Retype the part of the Solr thread that begins at the words "I would suggest" and stops after the words "a multi-core setup.".

§ Source document

•••

Hi Mari,
it depends ...
* How many records are stored in your MySQL databases?
* How often will updates occur?
* How many db records / index documents are changed per update?
I would suggest to start with a single Solr core first. Thereby, you can
concentrate on the basics and do not need to deal with more advanced
things like sharding. In case you encounter performance issues later on,
you can switch to a multi-core setup.
-Sascha
Mari Masuda wrote:
Hello,
I am new to Solr and am in the beginning planning stage of a large project and
could use some advice so as not to make a huge design blunder that I will
regret down the road.
Currently I have about 10 MySQL databases that store information about
different archival collections. For example, we have data and metadata about a
political poster collection, a television program, documents and photographs of
and about a famous author, etc. My job is to work with the staff archivists to
come up with a standard metadata template so the 10 databases can be
consolidated into one.
Currently the info in these databases is accessed through 10 different sets of
PHP pages that were written a long time ago for PHP 4. My plan is to write a
new Java application that will handle both public display of the info as well
as an administrative interface so that staff members can add or edit the
records.
I have decided to use Solr as the search mechanism for this project. Because the info in each of
our 10 collections is slightly different (e.g., a record about a poster does not contain duration
information, but a record about a TV show does) I was thinking it would be good to separate each
collection's index into a separate Solr core so that commits coming from one collection do not bog
down the other unrelated collections. One reservation I have is that eventually we would like to
be able to type in "Iraq" and find records across all of the collections at once instead
of having to search each collection separately. Although I don't know anything about it at this
stage, I did Google "sharding" after reading someone's recent post on this list and it
sounds like that may be a potential answer to my question. Does anyone have any advice on how I
should initially set up Solr for my situation? I am slowly making my way through the wiki and
RTFMing, but I wanted to see what
the experts have to say because at this point I don't really know where to
start.
Thank you very much,
Mari

•••

§ Data section

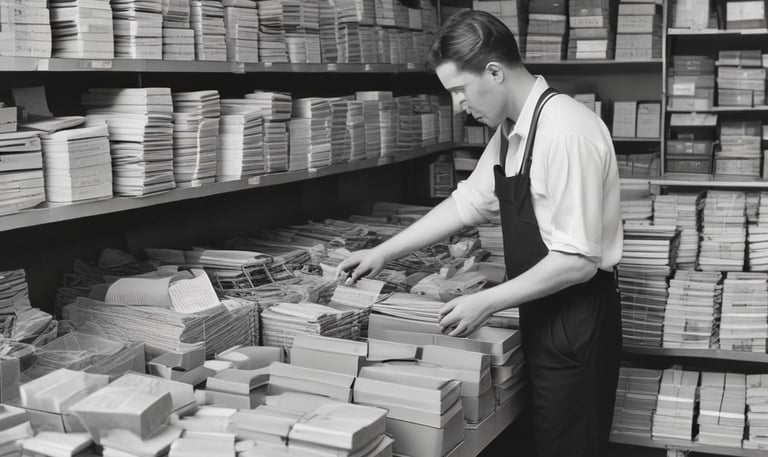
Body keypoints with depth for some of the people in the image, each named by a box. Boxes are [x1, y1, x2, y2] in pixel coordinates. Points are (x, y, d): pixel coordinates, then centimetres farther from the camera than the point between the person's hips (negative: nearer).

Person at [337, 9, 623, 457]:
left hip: (577, 321, -8)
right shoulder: (511, 132, 4)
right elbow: (468, 201, 14)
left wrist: (488, 302, -19)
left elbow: (577, 260, -24)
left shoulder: (566, 131, -23)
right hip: (544, 318, 8)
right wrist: (384, 252, 13)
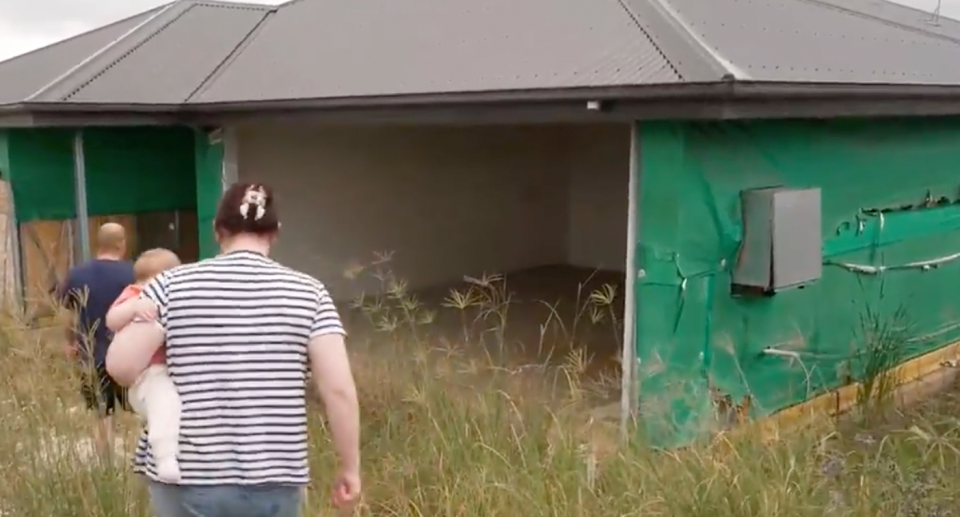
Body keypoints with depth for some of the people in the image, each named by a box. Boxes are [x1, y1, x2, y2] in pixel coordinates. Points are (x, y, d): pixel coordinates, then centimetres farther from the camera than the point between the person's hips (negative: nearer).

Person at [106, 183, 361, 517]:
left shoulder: (173, 285, -2)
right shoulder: (307, 292, -2)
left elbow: (121, 366, -9)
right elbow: (339, 389, -7)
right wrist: (350, 467, 2)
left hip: (188, 478, 0)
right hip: (273, 481, 1)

•••

§ Task solution
I would suggest to start with a single Solr core first. Thereby, you can
concentrate on the basics and do not need to deal with more advanced
things like sharding. In case you encounter performance issues later on,
you can switch to a multi-core setup.